**Sección de texto:**
------------------------------------------------

La cosa no pasaría de una anécdota, un chisme, si se le quiere llamar así, de no ser porque, al abordar la historia de la literatura, resulta que los casos así, son por demás comunes. Tomemos, por ejemplo, el caso de Gregorio Martínez Sierra, un dramaturgo español del siglo XIX que firmó bajo su nombre muchos textos que en realidad producía María de la O Lejárraga, su esposa. Si bien es verdad que casos como el de Martínez Sierra pueden sonar excesivos, no es menos verdad que paulatinamente hemos creado un mito en torno a la ‘mujer del escritor’.
¿Quién es la mujer del escritor? Un ser más o menos pasivo cuya única función consiste en dejarse inmortalizar paulatinamente dentro de la obra del ‘artista’, o mejor aún, una criatura que trabajará, hará la casa y pondrá todo lo de su parte, para que el marido, el ‘genio’, pueda dedicarse de lleno a su creación. En otras palabras, la mujer del escritor es un ser infortunado, condenado a arrastrar para siempre a un hombre-niño que no quiere hacerse de responsabilidades. Este tropo ha sido explotado hasta por los escritores y se ha convertido en un lugar común. El poeta romántico, dicharachero, bohemio, que comparte espacio con una mujer para vivir a su costa. Hay casos, claro, en donde el escritor suele desvivirse por su mujer, piénsese por ejemplo en Scott Fitzgerald y en los malabares que hizo para que su esposa Zelda recibiera atención debido a sus problemas mentales. No obstante, la regla no suele ir por ahí.

------------------------------------------------

**Preguntas por responder:**
[1] En el texto sobre la mujer del escritor, ¿qué dramaturgo español del siglo XIX firmó con su nombre muchos textos que en realidad producía María de la O Lejárraga?
[2] Explica, según el texto sobre la mujer del escritor, con qué fin esa mujer trabaja, hace la casa y pone todo lo de su parte.
[3] Retoma el texto sobre la mujer del escritor a partir de su última oración.

------------------------------------------------

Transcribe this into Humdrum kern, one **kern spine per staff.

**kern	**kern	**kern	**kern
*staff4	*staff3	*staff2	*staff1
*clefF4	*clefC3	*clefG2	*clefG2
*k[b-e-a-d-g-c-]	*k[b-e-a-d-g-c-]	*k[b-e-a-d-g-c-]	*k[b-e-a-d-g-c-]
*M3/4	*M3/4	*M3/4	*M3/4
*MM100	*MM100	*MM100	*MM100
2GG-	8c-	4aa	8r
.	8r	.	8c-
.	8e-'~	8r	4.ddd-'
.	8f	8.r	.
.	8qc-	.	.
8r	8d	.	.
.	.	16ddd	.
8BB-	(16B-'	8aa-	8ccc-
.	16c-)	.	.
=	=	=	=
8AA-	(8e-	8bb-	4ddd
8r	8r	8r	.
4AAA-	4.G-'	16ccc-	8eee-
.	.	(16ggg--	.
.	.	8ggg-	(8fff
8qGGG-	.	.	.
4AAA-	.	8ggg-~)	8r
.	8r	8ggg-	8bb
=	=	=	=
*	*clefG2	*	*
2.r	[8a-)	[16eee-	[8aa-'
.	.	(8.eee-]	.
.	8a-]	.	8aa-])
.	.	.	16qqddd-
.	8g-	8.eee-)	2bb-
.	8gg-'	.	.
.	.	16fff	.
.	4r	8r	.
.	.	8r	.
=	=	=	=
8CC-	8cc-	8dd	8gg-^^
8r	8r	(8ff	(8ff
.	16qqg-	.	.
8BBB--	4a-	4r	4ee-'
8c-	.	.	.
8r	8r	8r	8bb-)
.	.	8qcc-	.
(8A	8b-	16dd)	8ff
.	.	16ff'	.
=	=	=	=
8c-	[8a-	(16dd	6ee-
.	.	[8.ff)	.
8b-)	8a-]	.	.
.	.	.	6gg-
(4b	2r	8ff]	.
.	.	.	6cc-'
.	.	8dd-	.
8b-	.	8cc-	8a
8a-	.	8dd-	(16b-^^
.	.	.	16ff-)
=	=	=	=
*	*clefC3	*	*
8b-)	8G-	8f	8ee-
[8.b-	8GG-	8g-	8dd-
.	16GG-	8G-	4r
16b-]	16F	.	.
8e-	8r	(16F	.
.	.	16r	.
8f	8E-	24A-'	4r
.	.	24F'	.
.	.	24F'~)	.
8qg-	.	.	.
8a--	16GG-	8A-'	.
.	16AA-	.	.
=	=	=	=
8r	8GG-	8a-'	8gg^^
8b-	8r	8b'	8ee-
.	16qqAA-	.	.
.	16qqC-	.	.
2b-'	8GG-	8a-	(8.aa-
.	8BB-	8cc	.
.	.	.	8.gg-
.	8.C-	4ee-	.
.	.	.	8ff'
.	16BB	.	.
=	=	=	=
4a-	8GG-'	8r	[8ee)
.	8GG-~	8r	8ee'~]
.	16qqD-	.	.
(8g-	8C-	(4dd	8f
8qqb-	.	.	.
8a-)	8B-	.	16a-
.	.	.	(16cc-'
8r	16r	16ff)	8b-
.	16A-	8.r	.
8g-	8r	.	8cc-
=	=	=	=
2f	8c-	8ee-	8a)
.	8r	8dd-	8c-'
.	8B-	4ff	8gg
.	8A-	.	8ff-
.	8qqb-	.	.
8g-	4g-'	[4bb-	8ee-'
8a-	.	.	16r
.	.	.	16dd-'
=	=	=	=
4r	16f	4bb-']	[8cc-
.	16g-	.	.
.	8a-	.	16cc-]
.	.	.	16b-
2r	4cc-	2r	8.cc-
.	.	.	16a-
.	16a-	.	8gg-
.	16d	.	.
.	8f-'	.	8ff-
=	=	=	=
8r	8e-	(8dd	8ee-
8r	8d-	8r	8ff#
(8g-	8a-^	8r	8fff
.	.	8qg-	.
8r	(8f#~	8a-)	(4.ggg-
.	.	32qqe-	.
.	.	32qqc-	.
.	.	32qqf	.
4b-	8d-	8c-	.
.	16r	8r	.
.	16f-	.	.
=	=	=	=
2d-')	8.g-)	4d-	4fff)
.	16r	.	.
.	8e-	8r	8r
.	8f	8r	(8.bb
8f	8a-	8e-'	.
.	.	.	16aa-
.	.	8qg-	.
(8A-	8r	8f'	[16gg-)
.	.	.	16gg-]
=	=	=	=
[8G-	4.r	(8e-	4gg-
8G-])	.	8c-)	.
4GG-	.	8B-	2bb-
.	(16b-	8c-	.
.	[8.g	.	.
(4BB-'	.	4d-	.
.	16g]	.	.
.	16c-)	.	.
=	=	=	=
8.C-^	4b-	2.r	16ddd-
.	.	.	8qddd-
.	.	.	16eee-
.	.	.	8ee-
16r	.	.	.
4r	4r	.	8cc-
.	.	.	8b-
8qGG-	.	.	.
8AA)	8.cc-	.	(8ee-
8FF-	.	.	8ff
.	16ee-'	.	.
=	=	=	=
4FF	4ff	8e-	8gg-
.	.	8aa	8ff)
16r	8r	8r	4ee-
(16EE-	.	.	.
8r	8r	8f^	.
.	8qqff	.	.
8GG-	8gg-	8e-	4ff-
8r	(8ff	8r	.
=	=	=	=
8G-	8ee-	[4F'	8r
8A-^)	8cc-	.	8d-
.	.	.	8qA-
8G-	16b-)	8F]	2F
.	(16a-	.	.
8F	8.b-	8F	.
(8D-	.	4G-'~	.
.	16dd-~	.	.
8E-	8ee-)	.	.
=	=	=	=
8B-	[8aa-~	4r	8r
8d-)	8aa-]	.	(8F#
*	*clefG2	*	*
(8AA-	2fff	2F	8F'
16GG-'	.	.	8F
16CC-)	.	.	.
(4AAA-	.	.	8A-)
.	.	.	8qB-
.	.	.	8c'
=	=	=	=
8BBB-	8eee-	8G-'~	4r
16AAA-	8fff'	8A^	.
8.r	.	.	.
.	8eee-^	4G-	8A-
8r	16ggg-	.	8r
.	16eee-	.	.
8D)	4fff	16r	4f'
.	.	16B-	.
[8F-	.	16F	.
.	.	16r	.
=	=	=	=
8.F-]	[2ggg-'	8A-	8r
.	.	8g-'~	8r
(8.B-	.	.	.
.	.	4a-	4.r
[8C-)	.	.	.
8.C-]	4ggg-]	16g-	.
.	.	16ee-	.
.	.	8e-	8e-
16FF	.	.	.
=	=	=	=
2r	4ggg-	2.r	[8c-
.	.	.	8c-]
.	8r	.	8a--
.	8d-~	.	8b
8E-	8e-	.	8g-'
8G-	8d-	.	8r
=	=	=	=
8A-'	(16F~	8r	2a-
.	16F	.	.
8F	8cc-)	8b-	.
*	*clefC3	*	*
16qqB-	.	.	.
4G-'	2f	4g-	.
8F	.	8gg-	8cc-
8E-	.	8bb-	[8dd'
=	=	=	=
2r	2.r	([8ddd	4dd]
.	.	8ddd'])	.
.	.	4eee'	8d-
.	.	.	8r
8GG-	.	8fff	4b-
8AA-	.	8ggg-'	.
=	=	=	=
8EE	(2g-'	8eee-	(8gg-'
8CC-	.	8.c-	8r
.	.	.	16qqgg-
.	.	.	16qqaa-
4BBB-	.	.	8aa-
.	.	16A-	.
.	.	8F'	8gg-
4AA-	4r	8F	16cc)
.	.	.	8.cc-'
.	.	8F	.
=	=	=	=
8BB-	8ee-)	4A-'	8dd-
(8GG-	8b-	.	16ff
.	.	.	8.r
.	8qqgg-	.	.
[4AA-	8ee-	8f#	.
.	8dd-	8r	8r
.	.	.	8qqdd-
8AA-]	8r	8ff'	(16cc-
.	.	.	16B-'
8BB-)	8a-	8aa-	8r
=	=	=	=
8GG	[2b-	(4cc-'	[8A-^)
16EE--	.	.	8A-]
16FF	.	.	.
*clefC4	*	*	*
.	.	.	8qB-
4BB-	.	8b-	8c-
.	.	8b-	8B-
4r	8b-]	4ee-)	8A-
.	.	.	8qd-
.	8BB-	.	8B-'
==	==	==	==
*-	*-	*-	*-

------------------------------------------------

**Tareas resueltas:**
[1] Gregorio Martínez Sierra, su esposo.

[2] Lo hace para que el marido, el "genio", pueda dedicarse de lleno a su creación.

[3]
La literatura se ha considerado, por lo general, un territorio masculino. En su maravilloso ensayo Un cuarto propio, Virginia Woolf nos recuerda que hasta la aparición de Aphra Behn, en el siglo XVII, el ejercicio literario ‘serio’ estaba vedado al género femenino. Las mujeres, si querían, podían escribirse cartas entre ellas. Ya siendo muy liberales, se les concedía el permiso de ser novelistas, siempre y cuando entregaran historias rosas llenas de romanticismo en el peor sentido del término. Todavía en el siglo XIX, Armantine Lucine Dupint tuvo que cambiar su nombre a George Sand para que la leyeran. En el siglo XX, y aún en el XXI, no es raro que las mujeres escriban desde posiciones masculinas. La voz narrativa por default es una voz masculina, una voz potente, la que tiene la palabra. No hay un espacio pleno para hablar desde lo femenino y cuando una autora lo consigue, se le relega a espacio como si no fuese capaz de ir más allá, como si escribir fuese para ella una tara, una enfermedad.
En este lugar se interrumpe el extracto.